Atendimento médico e posicionamento da Polícia Federal
Em nota oficial divulgada na terça-feira (06/01/2026), a Polícia Federal confirmou a queda relatada por Bolsonaro durante a madrugada. De acordo com o comunicado, o ex-presidente informou a equipe de plantão sobre o ocorrido e foi atendido por um médico da própria PF.
Ainda segundo a corporação, o profissional constatou ferimentos leves, sem necessidade de encaminhamento hospitalar imediato, sendo indicada apenas observação clínica. Questionada sobre a alegação de demora no atendimento, a PF afirmou que o atendimento ocorreu assim que Bolsonaro comunicou a queda.
Avaliação médica externa e exames complementares
Em entrevista à GloboNews, o médico Cláudio Birolini, integrante da equipe que acompanha Jair Bolsonaro, declarou que o ex-presidente sofreu um traumatismo cranioencefálico (TCE) leve. Após a divulgação da nota da PF, Michelle Bolsonaro informou, por meio das redes sociais, que estava a caminho do hospital DF Star, onde Bolsonaro realizaria exames.
Pouco depois, ela publicou que aguardava no estacionamento da unidade hospitalar a autorização do ministro Alexandre de Moraes, do Supremo Tribunal Federal (STF), para que o ex-presidente fosse conduzido ao hospital para avaliação complementar.

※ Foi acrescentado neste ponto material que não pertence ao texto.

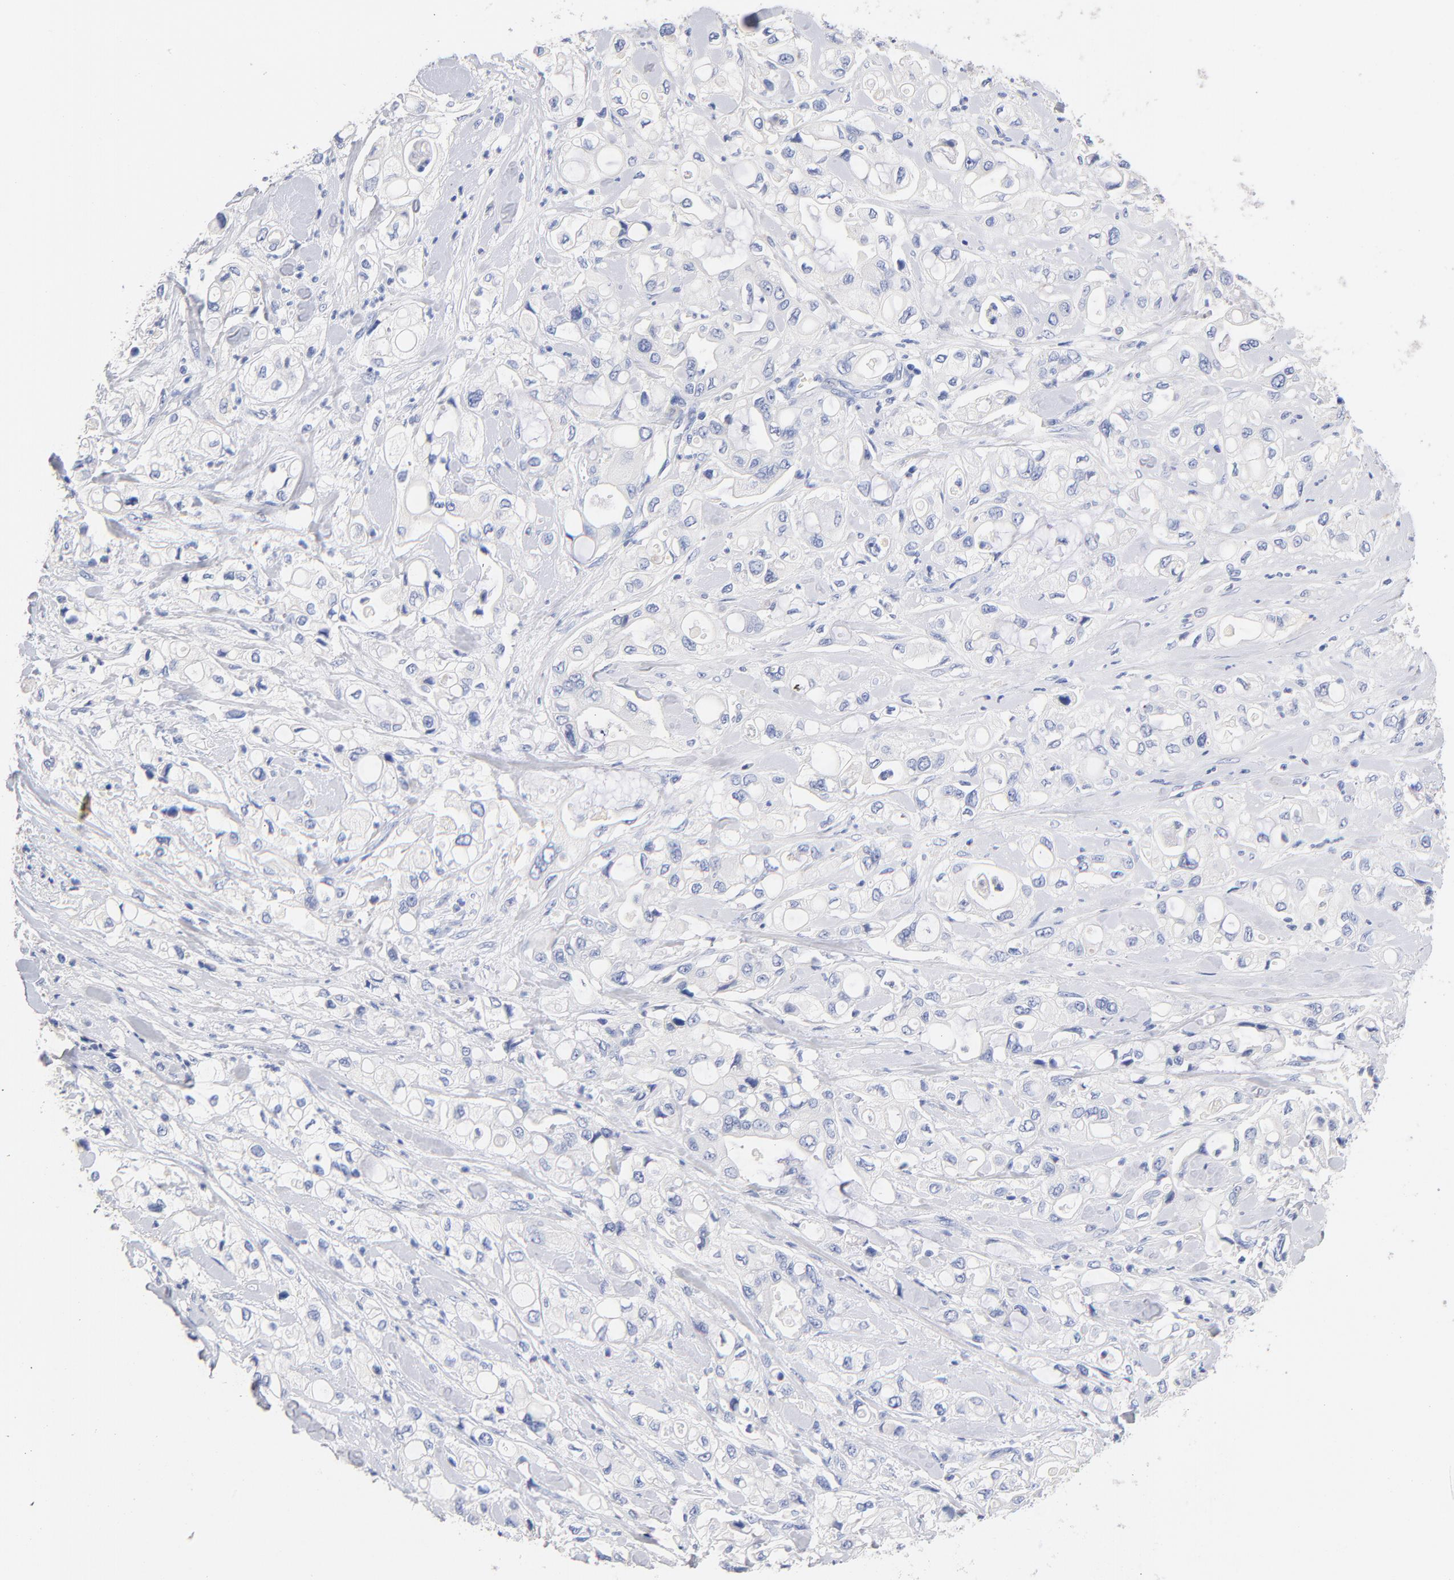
{"staining": {"intensity": "negative", "quantity": "none", "location": "none"}, "tissue": "pancreatic cancer", "cell_type": "Tumor cells", "image_type": "cancer", "snomed": [{"axis": "morphology", "description": "Adenocarcinoma, NOS"}, {"axis": "topography", "description": "Pancreas"}], "caption": "The immunohistochemistry (IHC) histopathology image has no significant expression in tumor cells of pancreatic cancer (adenocarcinoma) tissue.", "gene": "CPS1", "patient": {"sex": "male", "age": 70}}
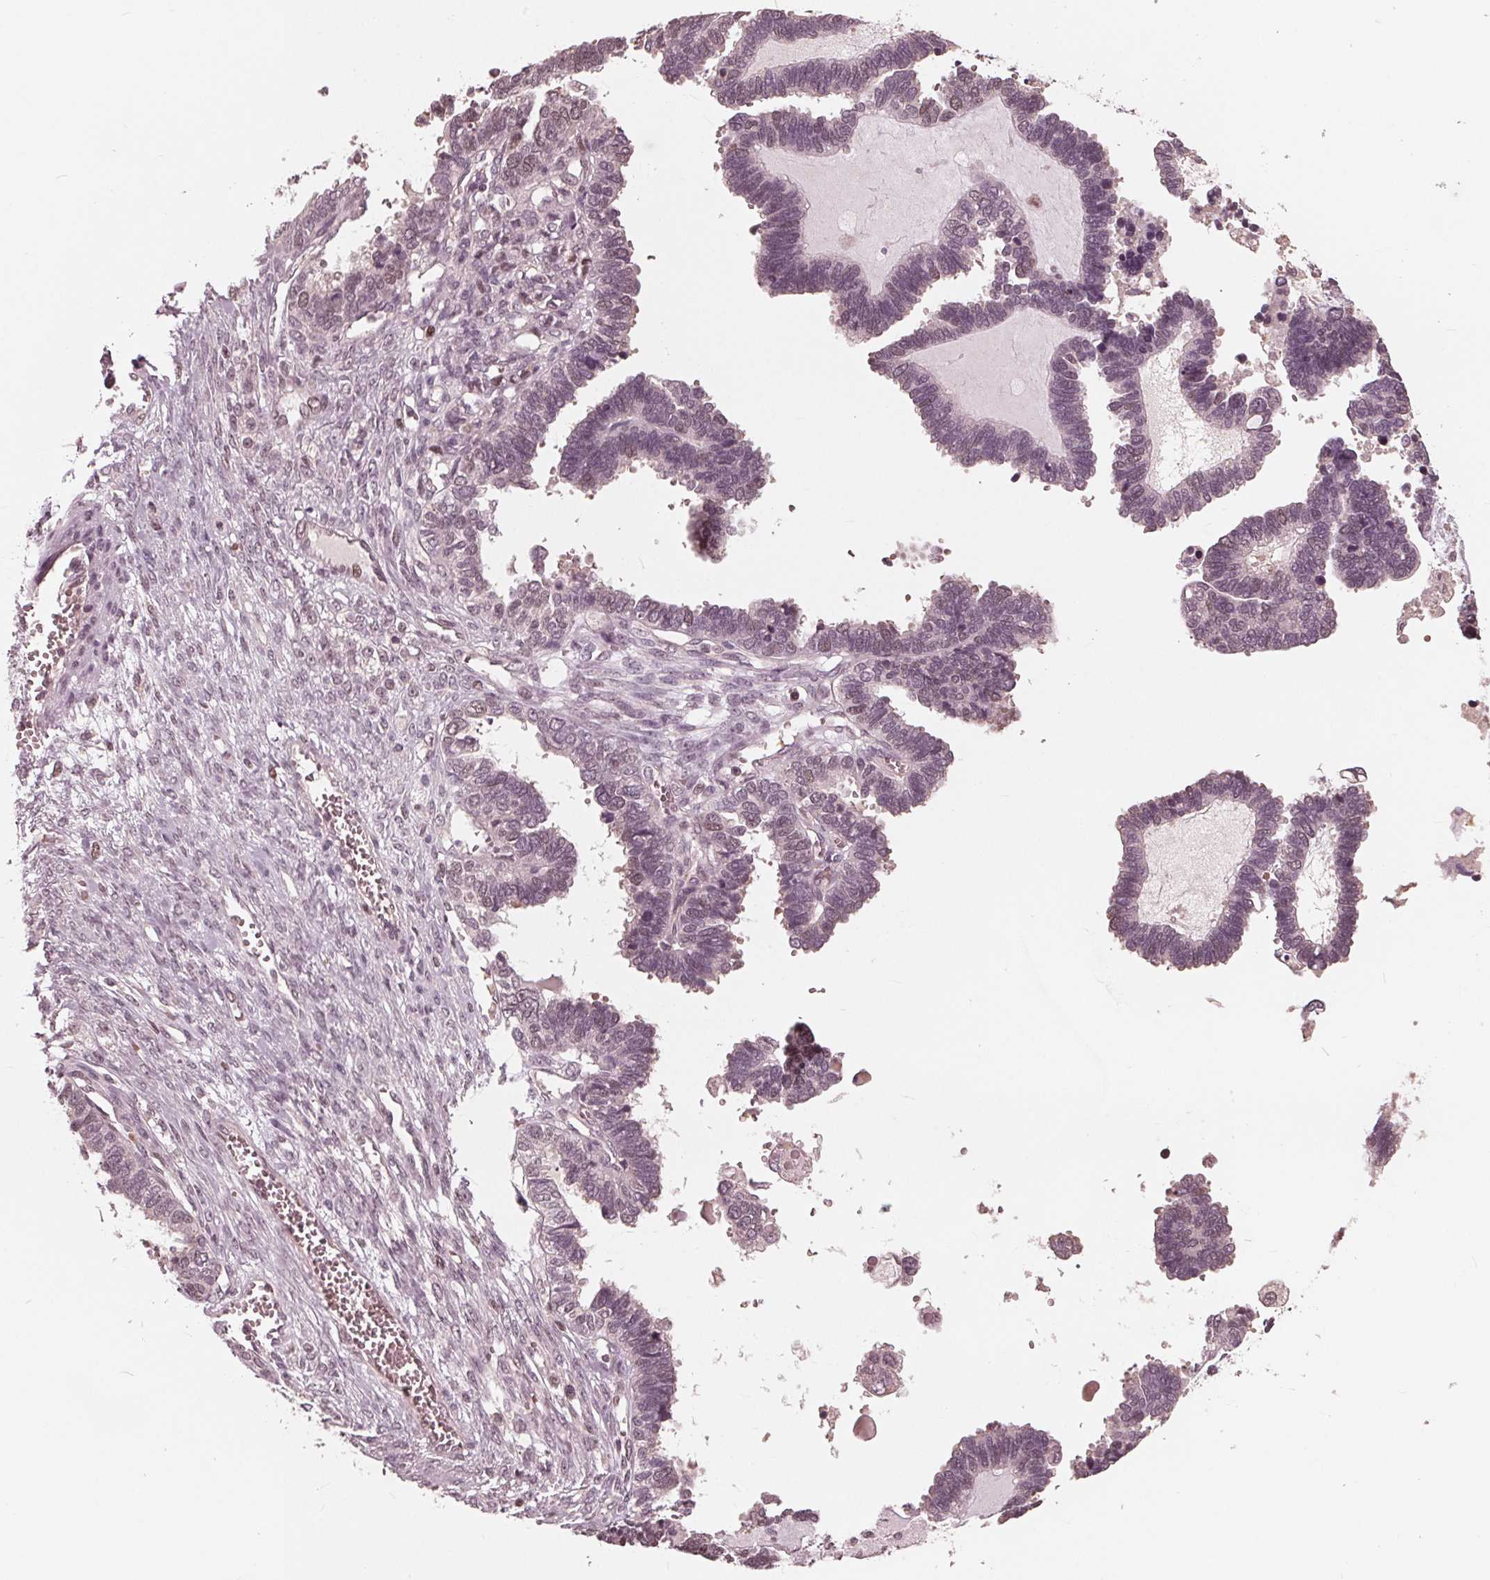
{"staining": {"intensity": "weak", "quantity": "<25%", "location": "nuclear"}, "tissue": "ovarian cancer", "cell_type": "Tumor cells", "image_type": "cancer", "snomed": [{"axis": "morphology", "description": "Cystadenocarcinoma, serous, NOS"}, {"axis": "topography", "description": "Ovary"}], "caption": "High magnification brightfield microscopy of ovarian cancer (serous cystadenocarcinoma) stained with DAB (brown) and counterstained with hematoxylin (blue): tumor cells show no significant staining.", "gene": "HIRIP3", "patient": {"sex": "female", "age": 51}}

Restrições de visitas e manifestação de Carlos Bolsonaro
O ex-vereador Carlos Bolsonaro, pré-candidato ao Senado por Santa Catarina, declarou ter sido impedido de visitar o pai, que permanece custodiado na Superintendência da Polícia Federal em Brasília. Segundo ele, mesmo diante do quadro de saúde recente, incluindo uma cirurgia anterior, não houve flexibilização das regras.
Carlos afirmou que as visitas seguem restritas às terças e quintas-feiras, das 9h às 11h, e que, embora o ministro Alexandre de Moraes tenha revogado a exigência de pedidos individuais para cada visita, as autorizações continuam limitadas. Ele apontou contradição entre as normas anunciadas e a prática adotada.
Decisão judicial e posição do STF
O ministro Alexandre de Moraes sustenta que a Polícia Federal dispõe de estrutura adequada para atendimento médico ao ex-presidente, razão pela qual nega o pedido de prisão domiciliar humanitária. A decisão considera os relatórios médicos apresentados e as condições de custódia informadas pela PF.
Até o momento, não houve alteração nas condições de detenção de Jair Bolsonaro, e novas atualizações dependem da consolidação dos laudos médicos e de eventual deliberação judicial.
*Com informações da Sputnik News e BBC News.